The U.S. is able to engage in its financial profligacy, to owe the world as much as it does, because the world trades the essentials, particularly petroleum, in dollars. Remove that prop, and a hyper-inflation most assuredly would, and the U.S. economy resembles an economic banana republic almost overnight. The fact is the world is trying to get out from under the petro-dollar regime and there really is nothing that can be done other than to forestall the day of reckoning.
Clearly the dollar's demise is being managed, as in the manner of a terminal cancer patient, in a slow motion sort of way. Let me amend that, it appears as if the dollar's slow death is being managed. However, the look of an orderly decline may be just a mirage, or a temporary condition that will give way to a runaway debacle at some unspecified point in the not too distant future. I am keeping my eye on multi-decade support in the dollar that is being tested for either the fifth or sixth time, right now. In my view, all bets are off as to how ugly things will get when, there is no IF as far as I can tell, the multi-decade support fails.
The deflation argument has more going for it than one might be tempted to think from the standpoint that Peak Oil, Peak Resources, in general, are ultimately massively deflationary since they in essence create enormous and irrevocable demand destruction. As some of you may know, demand destruction and Peak Oil/Resources go hand in hand.
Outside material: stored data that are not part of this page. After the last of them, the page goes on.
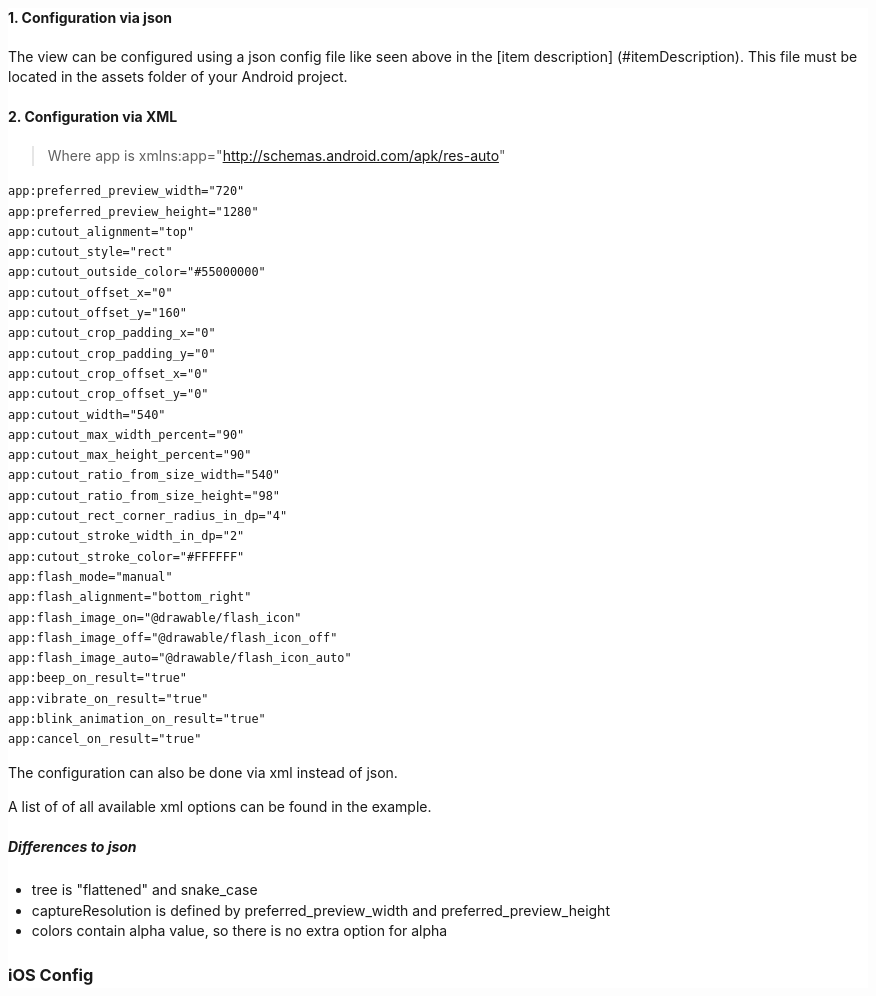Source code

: #### 1. Configuration via json

The view can be configured using a json config file like seen above in the [item description] (#itemDescription). This file must be located in the assets folder of your Android project.

<a name="configureViaXML"> </a>
#### 2. Configuration via XML

> Where app is xmlns:app="http://schemas.android.com/apk/res-auto"

```xml
app:preferred_preview_width="720"
app:preferred_preview_height="1280"
app:cutout_alignment="top"
app:cutout_style="rect"
app:cutout_outside_color="#55000000"
app:cutout_offset_x="0"
app:cutout_offset_y="160"
app:cutout_crop_padding_x="0"
app:cutout_crop_padding_y="0"
app:cutout_crop_offset_x="0"
app:cutout_crop_offset_y="0"
app:cutout_width="540"
app:cutout_max_width_percent="90"
app:cutout_max_height_percent="90"
app:cutout_ratio_from_size_width="540"
app:cutout_ratio_from_size_height="98"
app:cutout_rect_corner_radius_in_dp="4"
app:cutout_stroke_width_in_dp="2"
app:cutout_stroke_color="#FFFFFF"
app:flash_mode="manual"
app:flash_alignment="bottom_right"
app:flash_image_on="@drawable/flash_icon"
app:flash_image_off="@drawable/flash_icon_off"
app:flash_image_auto="@drawable/flash_icon_auto"
app:beep_on_result="true"
app:vibrate_on_result="true"
app:blink_animation_on_result="true"
app:cancel_on_result="true"
```

The configuration can also be done via xml instead of json.

A list of of all available xml options can be found in the example.

<a name="differencesToJson"> </a>
##### Differences to json
- tree is "flattened" and snake_case
- captureResolution is defined by preferred_preview_width and preferred_preview_height
- colors contain alpha value, so there is no extra option for alpha

<a name="iosConfig"> </a>
### iOS Config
If folks like Matt Simmons of "Twilight in The Desert" are right, we should expect unhealthy doses of inflation first, (sound familiar?) followed by deflationary collapse.
Of course sans peak everything, the advent of the prosaic phenomenon known as pushing on a string, where available credit/debt is not tapped because those who would tap it are tapped out, may wind up providing the context for the onset of a runaway deflation. The ongoing housing debacle comes to mind as a state of affairs that will have a great deal of influence on the U.S. consumer's wherewithal going forward; And that in turn will have much to say about which outcome we are faced with, inflation or deflation. Make no mistake, a defeated consumer means a defeated economy.